-- EXTRACT PROVIDED --
-- BEGIN --
5.1. Similarity

In this chapter, we’ll develop the concepts of the frequency domain and the Discrete Fourier Transform from first principles. The underlying idea throughout is that one can equivalently represent a signal by its sequence of sample values, or as a combination of sinusoids. The sequence of sample values, which we’ve been calling \(x[n]\) is known as the time-domain representation because the variable \(n\) that we change to view the entire signal corresponds to time (sample index). The alternate representation that we’ll develop in this chapter will instead vary the frequency of different sinusoids, and not depend explicitly on time.
-- END --
-- DATA IN THIS EXERCISE --
-- BEGIN --
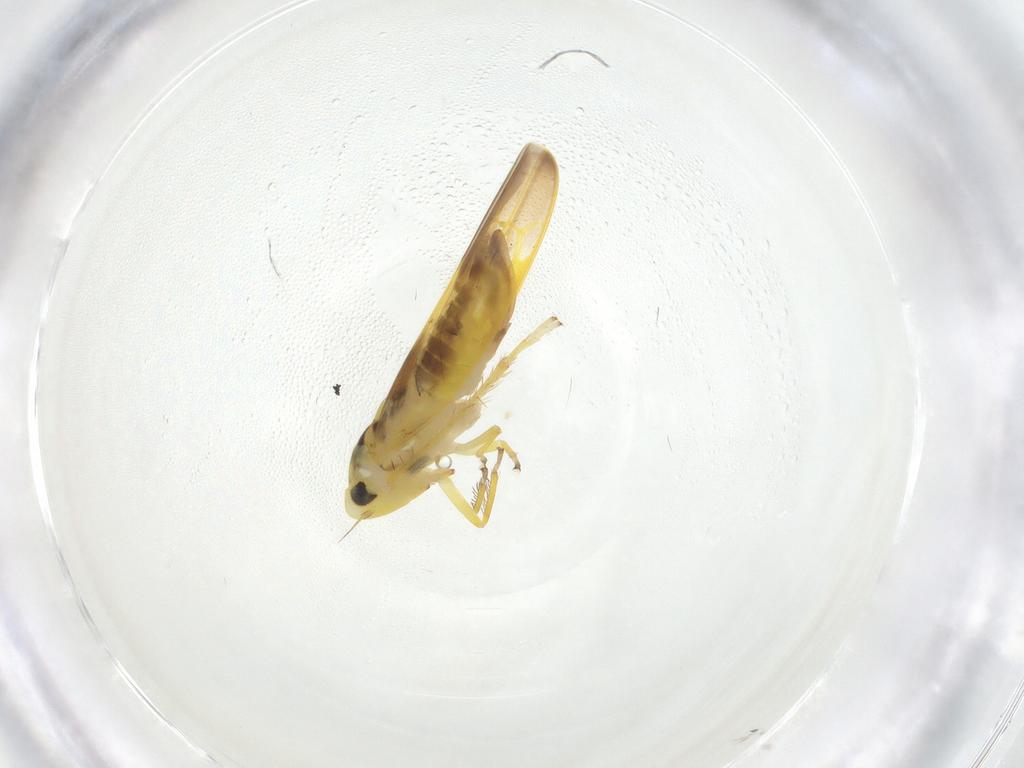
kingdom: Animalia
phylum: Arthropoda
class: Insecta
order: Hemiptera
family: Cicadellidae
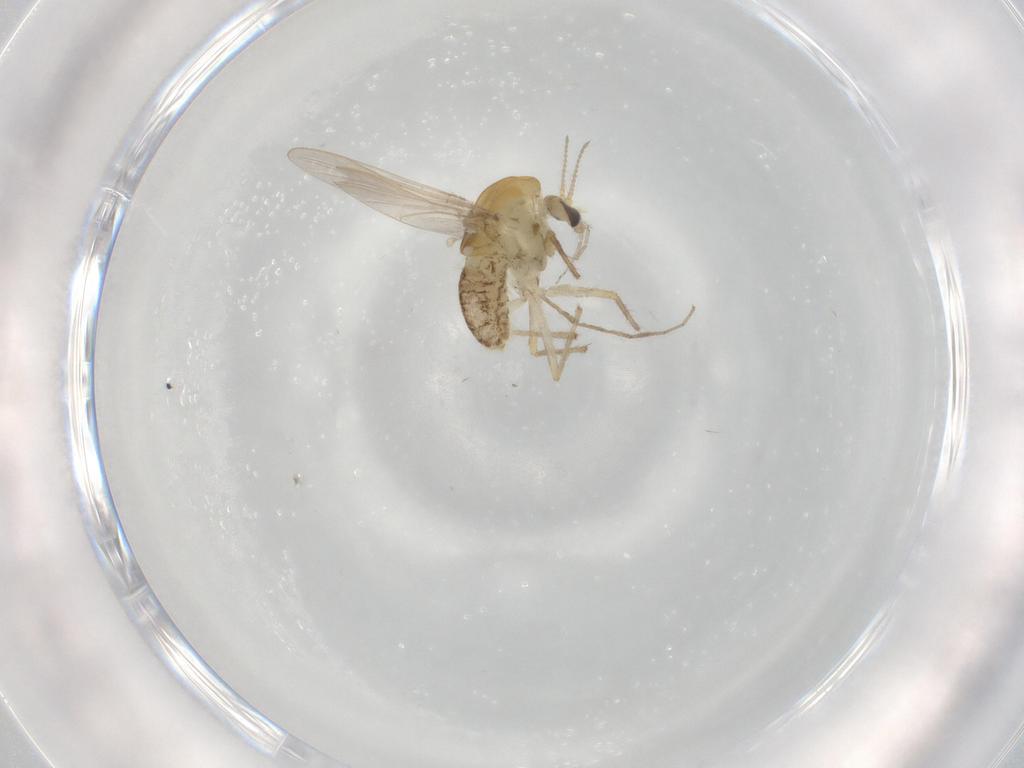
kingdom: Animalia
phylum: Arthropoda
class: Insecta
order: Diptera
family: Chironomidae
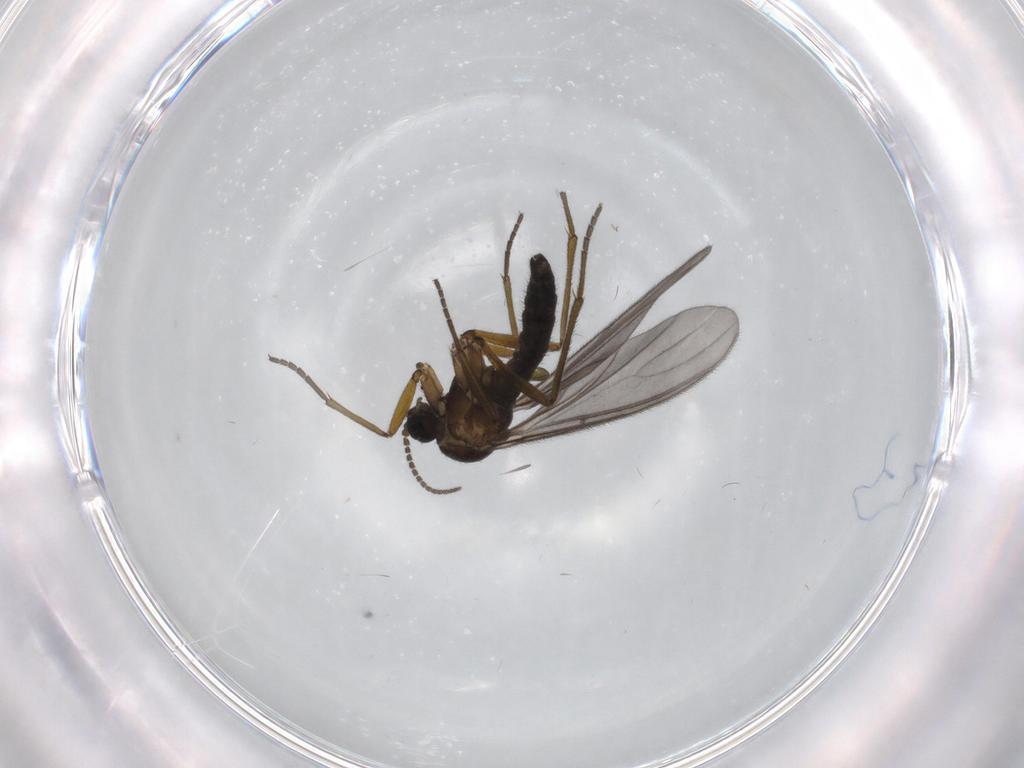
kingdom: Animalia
-- END --
-- YOUR TASKS --
1. Reproduce the taxonomic listing word for word, keeping every kingdom-to-family line in order and omitting the pictures.
2. Pick up the passage on the frequency domain and the Discrete Fourier Transform after its last sentence and carry it forward.

-- ANSWERS GIVEN --
1.
kingdom: Animalia
phylum: Arthropoda
class: Insecta
order: Hemiptera
family: Cicadellidae
kingdom: Animalia
phylum: Arthropoda
class: Insecta
order: Diptera
family: Chironomidae
kingdom: Animalia

2.
To make this all work, we’ll need to develop a way to convert from the time domain to the frequency domain. Our basic strategy will be to compare the input signal \(x[n]\) to a collection of fixed reference signals. The result of these comparisons will be a collection of similarity measurements, which (loosely speaking) measure “how much” of each reference signal is in \(x[n]\).

5.1.1. Measuring similarity

One could imagine many different ways to compare two signals \(\blue{x[n]}\) and \(\red{y[n]}\).

The definition of similarity that we’ll use is to go sample-by-sample, multiplying \(\blue{x[n]} \cdot \red{y[n]}\), and summing up the results to produce a single number \(\purple{S}\). In equations, this looks as follows:

(5.1)\[\purple{S(x, y)} = \sum_{n=0}^{N-1} \blue{x[n]} \cdot \red{y[n]}\]

or equivalently in code:

def similarity(x, y):
    '''Compute similarity between two signals x and y 
    
    Parameters
    ----------
    x, y : np.ndarrays of equal length
    
    Returns
    -------
    S : real number
        The similarity between x and y
    '''
    
    # Initialize similarity to 0
    S = 0
    
    # Accumulate the sample-wise products
    N = len(x)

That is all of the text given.